I'm also not happy with the current design of the library requiring you to choose certain options at the generation layer e.g. async, so here's just some initial thoughts on what this support might look like (feedback welcome!)

I agree that certain options might be useful in the "runtime" layer, like async. However the data representation I'd keep in the generation layer since it might require additional dependencies, e.g. attrs or pydantic. So you could install this library with prisma[pydantic], prisma[attrs] etc..
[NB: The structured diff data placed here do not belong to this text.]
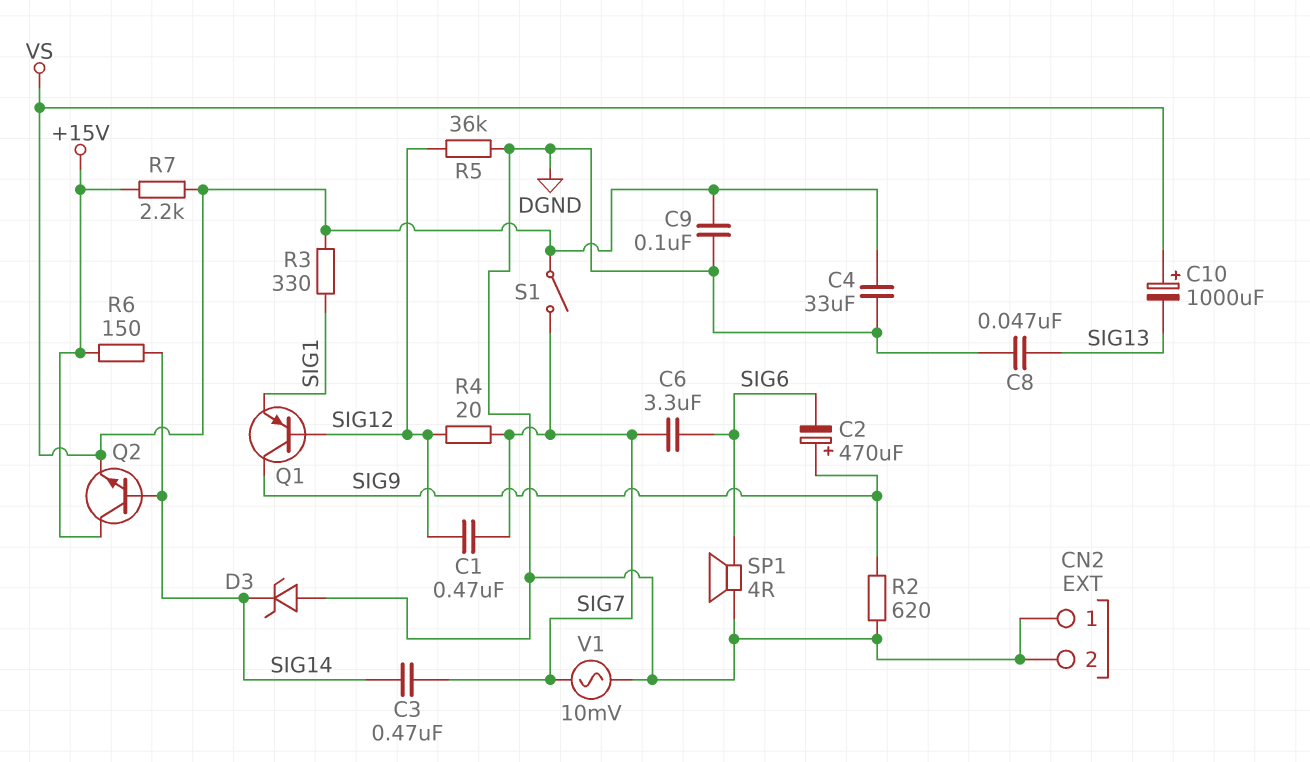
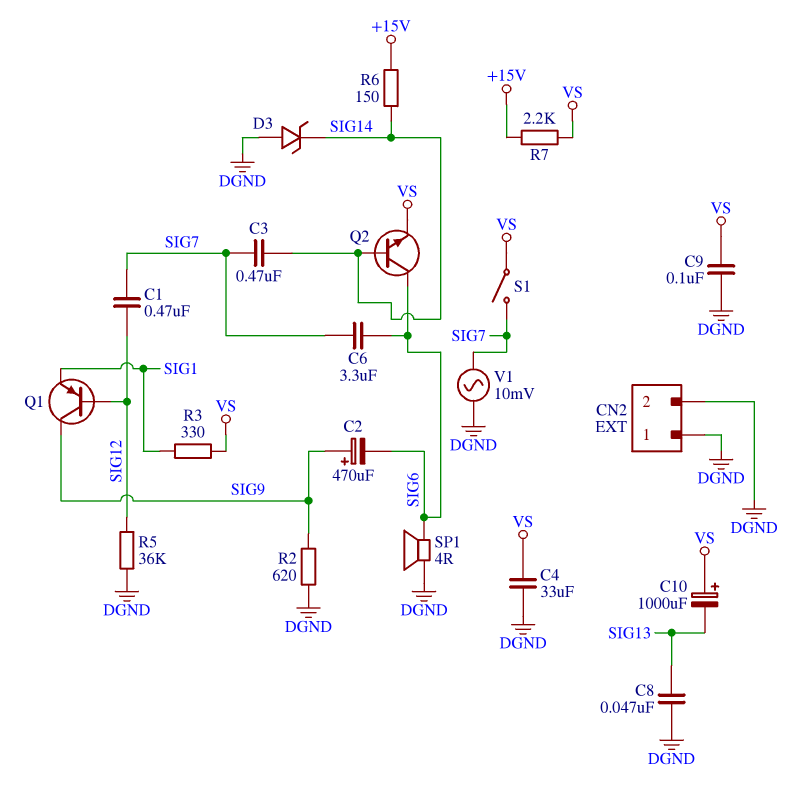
Q2: NPN (B SIG14, C +15V, E VS) -> NPN (B SIG14, C SIG6, E VS)
R4: 20 (SIG7, SIG12) -> none

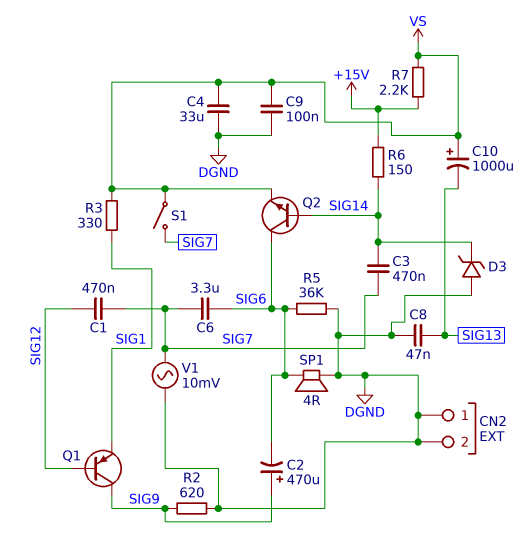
R5: 36k (DGND, SIG12) -> 36k (DGND, SIG6)

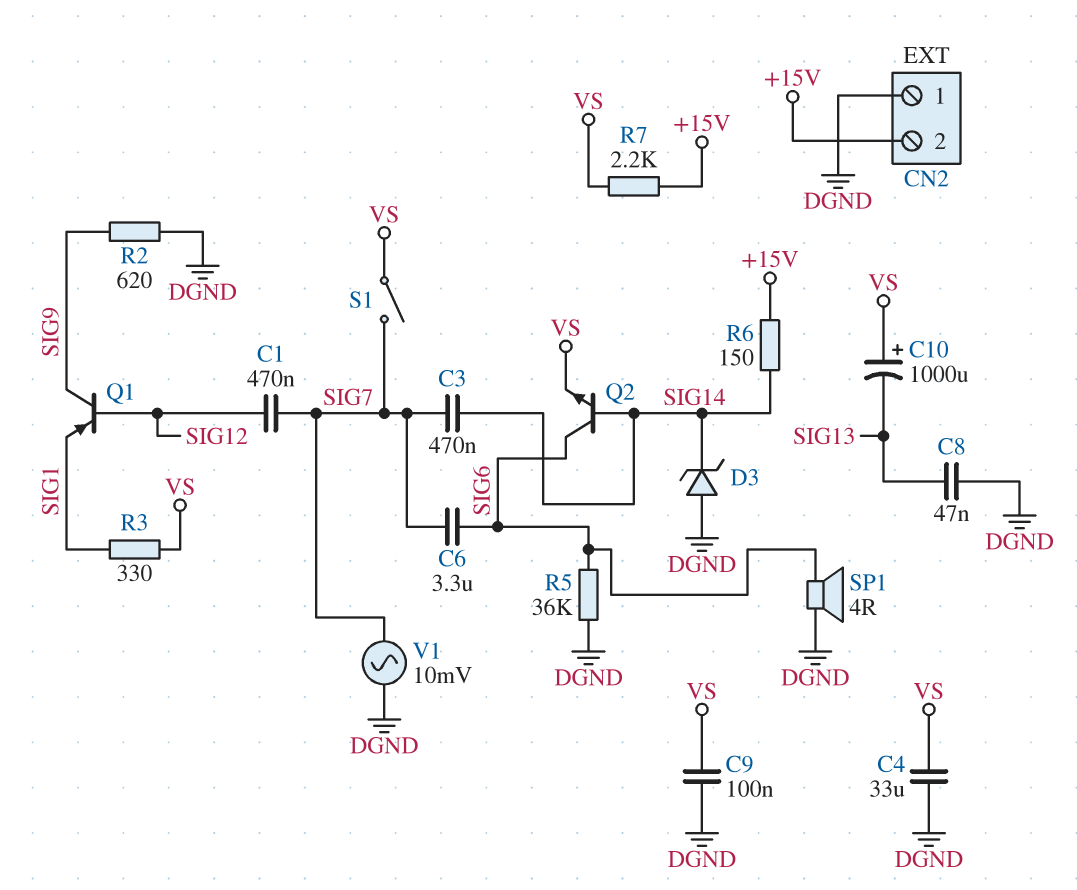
C2: 470uF (plus SIG9, minus SIG6) -> none
CN2 pin 2: DGND -> +15V

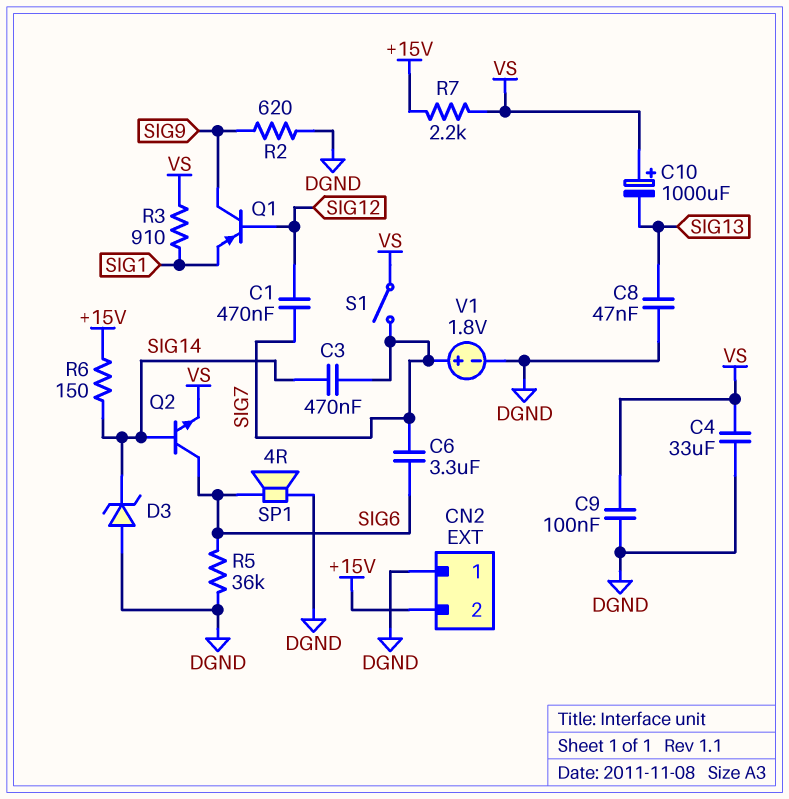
R3: 330 (SIG1, VS) -> 910 (SIG1, VS)
V1: AC 10mV (DGND, SIG7) -> 1.8V (plus SIG7, minus DGND)

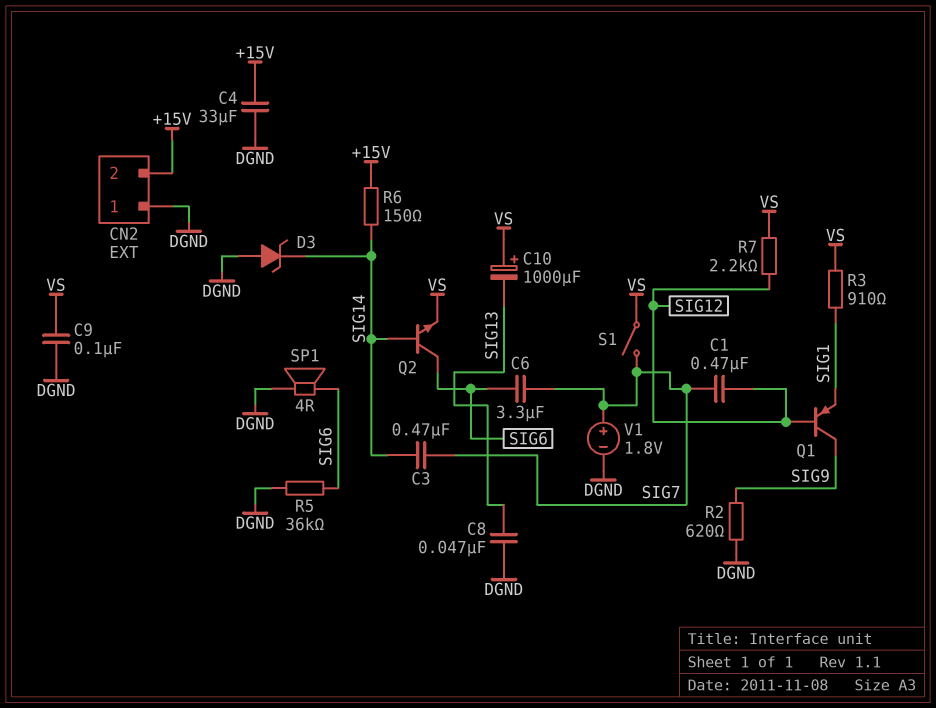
C4: 33uF (DGND, VS) -> 33uF (+15V, DGND)
R7: 2.2k (+15V, VS) -> 2.2k (SIG12, VS)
RobertCraigie commented 9 months ago

I agree that certain options might be useful in the "runtime" layer, like async. However the data representation I'd keep in the generation layer since it might require additional dependencies, e.g. attrs or pydantic. So you could install this library with prisma[pydantic], prisma[attrs] etc..

Ah yeah sorry I didn't clarify that, I was intending that the additional data wrapper libraries would be optional and we'd structure the code in such a way that you'll only see any errors if you don't have the library installed and try to instantiate a client using it.


Do you have any thoughts on the proposed API design?